Middle class nonsense from bbc r4 John Humphries; foster care.

bbc r4 this morning around 08:50 we hear of the predicament of foster children and how they suffer from multiple homes during childhood and how at age eighteen all professional support stops. I knew of this already, the reason being we are told that ‘insurance’ by which I think they mean professional liability insurance stops when the subject / service user reaches eighteen. Imagine, just at the point when perhaps need is greatest, the need to be mentored and help with the many transitions unfolding, finding a place to live, a job etc etc.

Why is it we are chok-a-blok with BS, that common sense seems in such short supply?

I too was homeless at eighteen, dad was dead six months and my dreadful so-called ‘mother’ couldn’t wait to get rid of me. After suffering the loss of my wife I can say that it takes a full three years to walk on upright again from such a shock to the system, a heavy blow to the head. Never mind, after eleven months in digs and a fortnight to get out, my wife to be fell from heaven and looked after me. Luckily I had an apprenticeship and my boss arranged / twisted an arm to get my dads lifetimes collections of tools and apparatus housed meanwhile. God indeed does look after us.

The reason I write this post is the bumptious middle class and blinkered twaddle from bbc r4 John Humphries for immediately responding to the contributing expert with something like “Oh well they’ll soon be off to University” !!!

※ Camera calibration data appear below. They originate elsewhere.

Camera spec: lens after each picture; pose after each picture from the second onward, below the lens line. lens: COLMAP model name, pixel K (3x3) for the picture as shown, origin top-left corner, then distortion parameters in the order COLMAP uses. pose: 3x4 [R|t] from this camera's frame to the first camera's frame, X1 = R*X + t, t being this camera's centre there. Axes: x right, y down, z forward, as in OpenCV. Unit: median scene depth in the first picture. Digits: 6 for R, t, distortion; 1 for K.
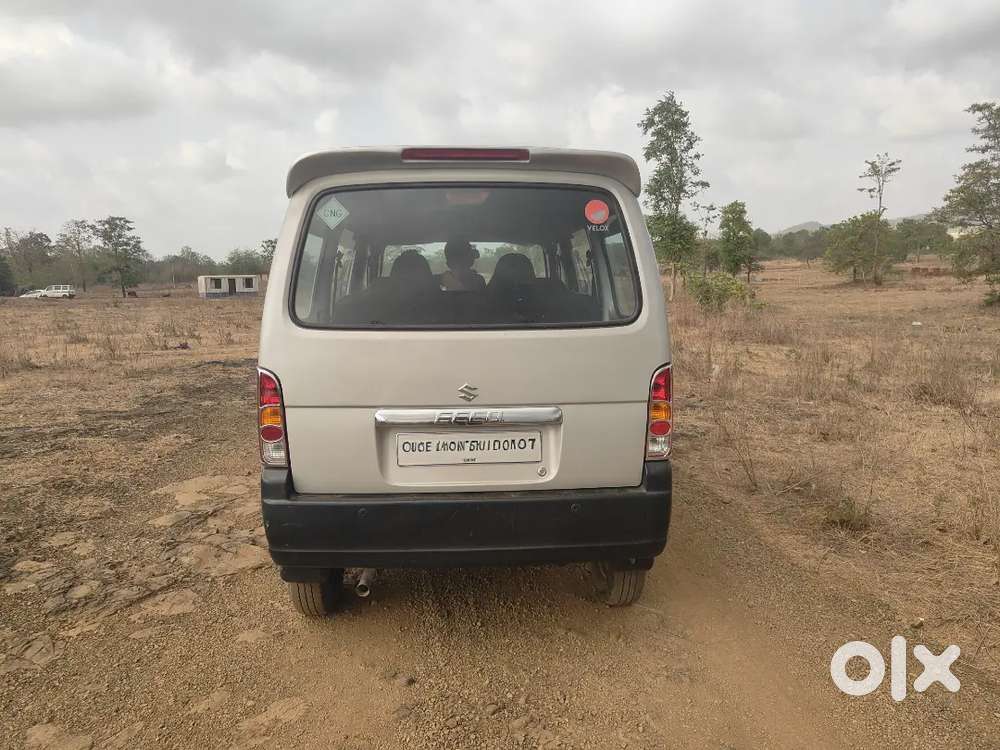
lens RADIAL K [[684.4, 0, 497.7], [0, 684.4, 374.5], [0, 0, 1]] dist [0.004580, 0.006005]
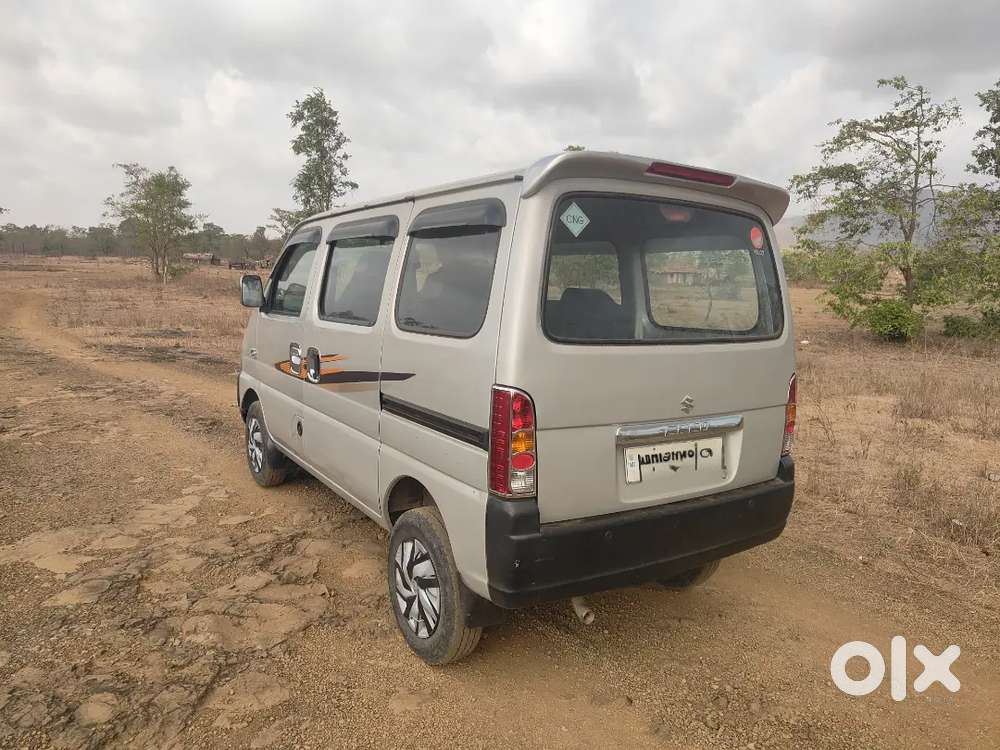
lens RADIAL K [[684.4, 0, 494.6], [0, 684.4, 370.5], [0, 0, 1]] dist [0.004580, 0.006005]
pose [[0.861754, -0.023363, 0.506788, -0.042495], [0.023651, 0.999703, 0.005869, -0.001976], [-0.506775, 0.006928, 0.862051, 0.013227]]
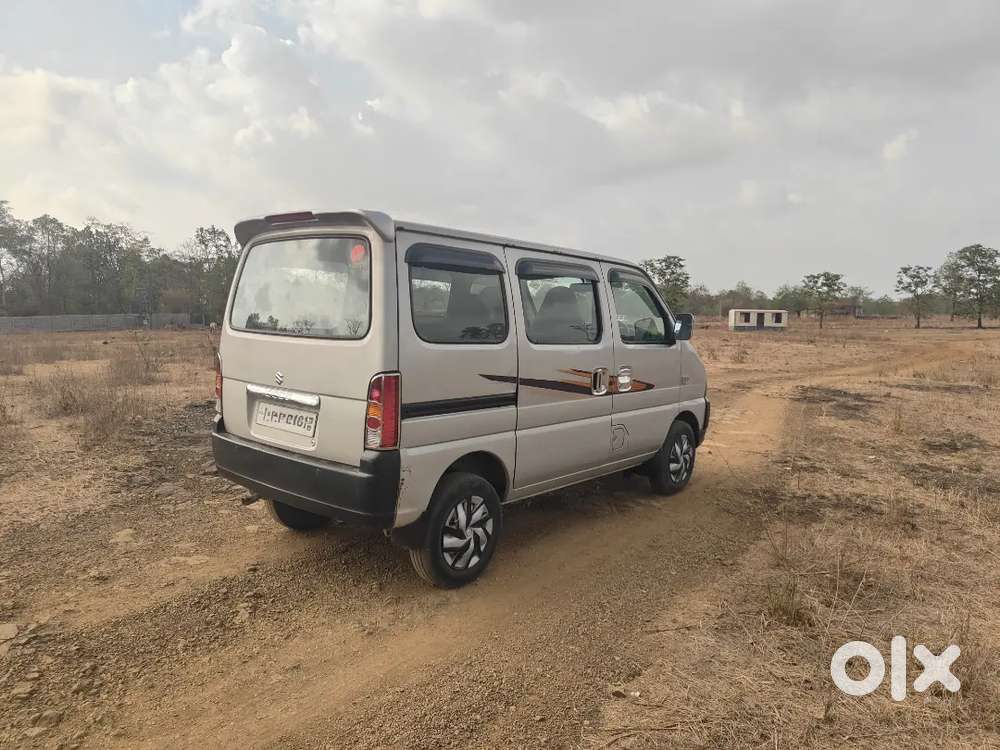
lens RADIAL K [[684.4, 0, 511.7], [0, 684.4, 382.4], [0, 0, 1]] dist [0.004580, 0.006005]
pose [[0.748324, 0.095801, -0.656379, 0.066109], [-0.121118, 0.992615, 0.006791, -0.001869], [0.652182, 0.074417, 0.754401, 0.011500]]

I don’t think so !!! …  for the ordinary child from ordinary often quite stressed and basic housing University is something from another kingdom, another world. They will never have met or spoken with anyone from University apart from perhaps a teacher. For many kids even a job, any job is near unattainable. Where the heck do these woolly over-comforted presenters come from? Oh I know … from comfortable middle-class homes that have that weird ingredient called ‘possibilities’. How so different from the vast majority of the ‘forgotten’.

We seem to be in a near euphoric over-estimation of both the value and the attainability of a University Education. Many courses are nonsense near garbage time-fillers. Yet how often does one hear or encounter anyone that has sufficient interest in a subject to pursue it in their own free time, of self-study and reading at home? This is extremely rare; but curiously so many are falling over themselves to be part of a Uni experience.  Seems to me too many have fallen in love with the idea and have dispensed with a pragmatic reality.

It is said ‘we become our fathers’ and indeed in my case the extra two years fourteen to sixteen did me little good, the old apprentice idea at fourteen was not as bad as supposed. If it was an idea from Japan oh my goodness it would become soooo trendy.  To be cloistered (or hindered) to sixteen plus with a gaggle of kids is not the best path to becoming an adult, or skilled.